LE FINITURE DELLE TERRECOTTE
Dopo la posa in opera i cotti venivano trattati con diversi tipi di finiture, per rendere omogeneo l’aspetto generale della
decorazione, trasformandola da un insieme di pezzi in un elemento architettonico. Lo strato di finitura aveva funzione
estetica e protettiva e poteva uniformare materiali diversi, come cotto e malta. Nei secoli è variato il gusto e con esso la
scelta delle finiture architettoniche. Le finiture quattrocentesche a Ferrara si presentavano di colore rosso; nel ‘500 si
preferirono la pietra naturale. Tra ‘800 e ‘900 ritorna il colore rosso, ma ottenuto con impiego di pigmenti diversi, a base di
olio, terre colorate e ossidi; negli strati più recenti si riscontra spesso il colore ocra. Il rosso con variazioni che vanno dall’ocra
al paonazzo era la coloritura più diffusa sui manufatti fino alla fine del ‘400. Il colore era costituito da un pigmento rosso,
calce, talvolta gesso, sostanze proteiche, e diveniva una pellicola aderente al supporto: rappresentava un rafforzativo della
tonalità naturale. Questo trattamento era molto usato su colonnati, cornici, archi e anche murature. Nel ‘500 viene preferita
la coloritura a scialbo di calce di gesso, con variazione dal bianco al beige, ad imitazione della pietra naturale, per creare
continuità tra i materiali litici e litoidi, come nella chiesa di S. Francesco. Anche la muratura era rifinita con intonaco
tinteggiato di rosso e stilato in bianco, a costituire una finta cortina laterizia.

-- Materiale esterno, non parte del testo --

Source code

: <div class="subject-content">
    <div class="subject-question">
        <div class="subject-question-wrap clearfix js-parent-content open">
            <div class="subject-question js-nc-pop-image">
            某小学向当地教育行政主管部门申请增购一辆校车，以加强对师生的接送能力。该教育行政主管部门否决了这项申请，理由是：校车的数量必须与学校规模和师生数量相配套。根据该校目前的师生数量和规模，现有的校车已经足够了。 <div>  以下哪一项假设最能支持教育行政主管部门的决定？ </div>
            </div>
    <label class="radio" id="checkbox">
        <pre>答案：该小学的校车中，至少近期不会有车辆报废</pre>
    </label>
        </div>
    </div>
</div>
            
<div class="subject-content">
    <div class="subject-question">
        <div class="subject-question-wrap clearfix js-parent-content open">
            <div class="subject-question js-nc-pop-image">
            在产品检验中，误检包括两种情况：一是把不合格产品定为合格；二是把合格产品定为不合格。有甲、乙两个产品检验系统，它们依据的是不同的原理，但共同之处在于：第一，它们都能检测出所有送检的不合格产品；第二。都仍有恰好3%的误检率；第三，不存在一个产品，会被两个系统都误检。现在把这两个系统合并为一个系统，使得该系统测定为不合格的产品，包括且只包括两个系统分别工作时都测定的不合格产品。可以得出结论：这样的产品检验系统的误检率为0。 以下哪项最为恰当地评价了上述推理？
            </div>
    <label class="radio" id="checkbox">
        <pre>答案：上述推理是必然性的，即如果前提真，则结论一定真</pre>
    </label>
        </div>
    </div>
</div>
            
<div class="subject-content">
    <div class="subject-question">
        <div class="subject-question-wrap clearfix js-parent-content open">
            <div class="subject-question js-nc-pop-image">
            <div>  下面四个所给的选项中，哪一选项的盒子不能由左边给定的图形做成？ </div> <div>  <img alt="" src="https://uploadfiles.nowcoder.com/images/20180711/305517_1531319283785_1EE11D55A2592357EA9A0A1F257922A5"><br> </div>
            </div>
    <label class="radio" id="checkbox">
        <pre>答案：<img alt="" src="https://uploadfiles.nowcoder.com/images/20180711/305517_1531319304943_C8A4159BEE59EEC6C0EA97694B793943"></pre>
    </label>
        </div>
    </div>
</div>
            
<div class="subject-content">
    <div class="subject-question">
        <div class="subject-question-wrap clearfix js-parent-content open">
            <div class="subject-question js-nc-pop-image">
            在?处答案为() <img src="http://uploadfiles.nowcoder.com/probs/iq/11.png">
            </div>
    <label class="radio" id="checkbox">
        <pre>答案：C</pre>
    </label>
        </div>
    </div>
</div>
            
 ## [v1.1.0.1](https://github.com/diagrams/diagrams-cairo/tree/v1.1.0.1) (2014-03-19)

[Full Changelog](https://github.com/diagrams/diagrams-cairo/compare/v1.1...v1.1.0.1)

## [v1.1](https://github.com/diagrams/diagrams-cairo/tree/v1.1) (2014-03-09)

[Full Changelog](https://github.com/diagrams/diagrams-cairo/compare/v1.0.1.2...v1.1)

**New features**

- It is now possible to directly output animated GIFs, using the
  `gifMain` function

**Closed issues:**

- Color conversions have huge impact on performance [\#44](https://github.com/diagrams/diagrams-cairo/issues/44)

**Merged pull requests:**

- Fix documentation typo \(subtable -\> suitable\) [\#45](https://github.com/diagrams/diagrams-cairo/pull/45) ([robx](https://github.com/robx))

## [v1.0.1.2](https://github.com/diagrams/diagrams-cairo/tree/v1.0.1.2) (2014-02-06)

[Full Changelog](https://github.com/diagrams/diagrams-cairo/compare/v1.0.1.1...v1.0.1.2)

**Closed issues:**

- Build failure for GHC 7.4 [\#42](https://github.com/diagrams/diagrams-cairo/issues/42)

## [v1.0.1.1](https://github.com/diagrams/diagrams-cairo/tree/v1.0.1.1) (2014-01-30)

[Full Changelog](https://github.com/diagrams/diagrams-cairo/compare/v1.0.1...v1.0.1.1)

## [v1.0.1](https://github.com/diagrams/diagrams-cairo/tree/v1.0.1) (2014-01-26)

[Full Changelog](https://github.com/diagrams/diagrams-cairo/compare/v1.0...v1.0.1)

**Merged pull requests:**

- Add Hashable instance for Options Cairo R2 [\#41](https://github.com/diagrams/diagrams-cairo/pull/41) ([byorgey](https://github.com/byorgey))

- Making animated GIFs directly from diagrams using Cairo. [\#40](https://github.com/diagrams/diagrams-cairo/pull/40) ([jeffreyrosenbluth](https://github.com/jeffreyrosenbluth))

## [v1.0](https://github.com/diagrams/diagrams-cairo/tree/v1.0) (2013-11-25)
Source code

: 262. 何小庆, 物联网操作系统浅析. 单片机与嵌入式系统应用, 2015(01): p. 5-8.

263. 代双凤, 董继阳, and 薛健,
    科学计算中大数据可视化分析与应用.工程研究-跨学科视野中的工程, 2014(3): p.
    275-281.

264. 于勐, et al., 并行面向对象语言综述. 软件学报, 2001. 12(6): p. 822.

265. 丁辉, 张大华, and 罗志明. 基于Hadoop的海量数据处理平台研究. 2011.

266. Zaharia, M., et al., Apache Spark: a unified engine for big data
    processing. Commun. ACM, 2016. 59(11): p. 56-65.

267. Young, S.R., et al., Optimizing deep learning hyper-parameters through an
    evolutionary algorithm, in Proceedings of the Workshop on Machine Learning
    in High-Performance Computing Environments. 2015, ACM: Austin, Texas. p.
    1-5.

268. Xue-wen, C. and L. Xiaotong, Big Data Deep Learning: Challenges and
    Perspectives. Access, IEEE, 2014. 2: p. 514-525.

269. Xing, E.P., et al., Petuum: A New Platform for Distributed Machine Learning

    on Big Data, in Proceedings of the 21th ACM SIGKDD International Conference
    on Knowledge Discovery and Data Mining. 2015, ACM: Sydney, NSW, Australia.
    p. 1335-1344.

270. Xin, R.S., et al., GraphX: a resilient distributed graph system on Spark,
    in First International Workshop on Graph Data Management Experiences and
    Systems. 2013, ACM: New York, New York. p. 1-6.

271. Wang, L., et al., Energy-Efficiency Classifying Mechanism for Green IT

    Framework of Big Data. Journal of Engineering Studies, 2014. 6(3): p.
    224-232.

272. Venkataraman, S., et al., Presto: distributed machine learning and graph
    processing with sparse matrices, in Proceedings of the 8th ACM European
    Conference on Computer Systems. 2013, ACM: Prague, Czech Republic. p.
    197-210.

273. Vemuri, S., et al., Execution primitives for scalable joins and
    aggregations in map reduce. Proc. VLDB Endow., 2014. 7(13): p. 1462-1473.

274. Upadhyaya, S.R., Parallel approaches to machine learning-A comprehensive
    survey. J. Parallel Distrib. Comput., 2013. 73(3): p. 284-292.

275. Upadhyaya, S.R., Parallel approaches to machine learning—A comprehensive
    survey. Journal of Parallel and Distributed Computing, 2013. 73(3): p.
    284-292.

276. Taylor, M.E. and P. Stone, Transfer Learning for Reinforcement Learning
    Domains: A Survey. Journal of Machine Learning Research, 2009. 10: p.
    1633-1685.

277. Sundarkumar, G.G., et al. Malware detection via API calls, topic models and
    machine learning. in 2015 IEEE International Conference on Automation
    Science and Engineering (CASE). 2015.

CARATTERISTICHE MINERALOGICHE DEI LATERIZI FERRARESI:


Analisi macroscopica in situ ed al microscopio stereoscopico
Il cotto presenta un colore d’insieme rossastro-chiaro ed una struttura caratterizzata da vacuoli di forma e dimensioni
variabili, tendenzialmente di forma subellittica, tali da evidenziare una discreta porosità nella pasta di fondo ceramica. Nella
matrice ceramica si rivelano, inoltre, piccoli clasti di coccio pesto e granuli dello scheletro sabbioso, tendenzialmente a
granulometria dine ed uniformemente distribuito nella massa di fondo che si presenta moderatamente cementata e
compatta. In superficie si rileva una patina rossastra a contatto con la matrice ceramica del cotto e, superiormente, diversi
strati di finitura di colore biancastro ed avana chiaro.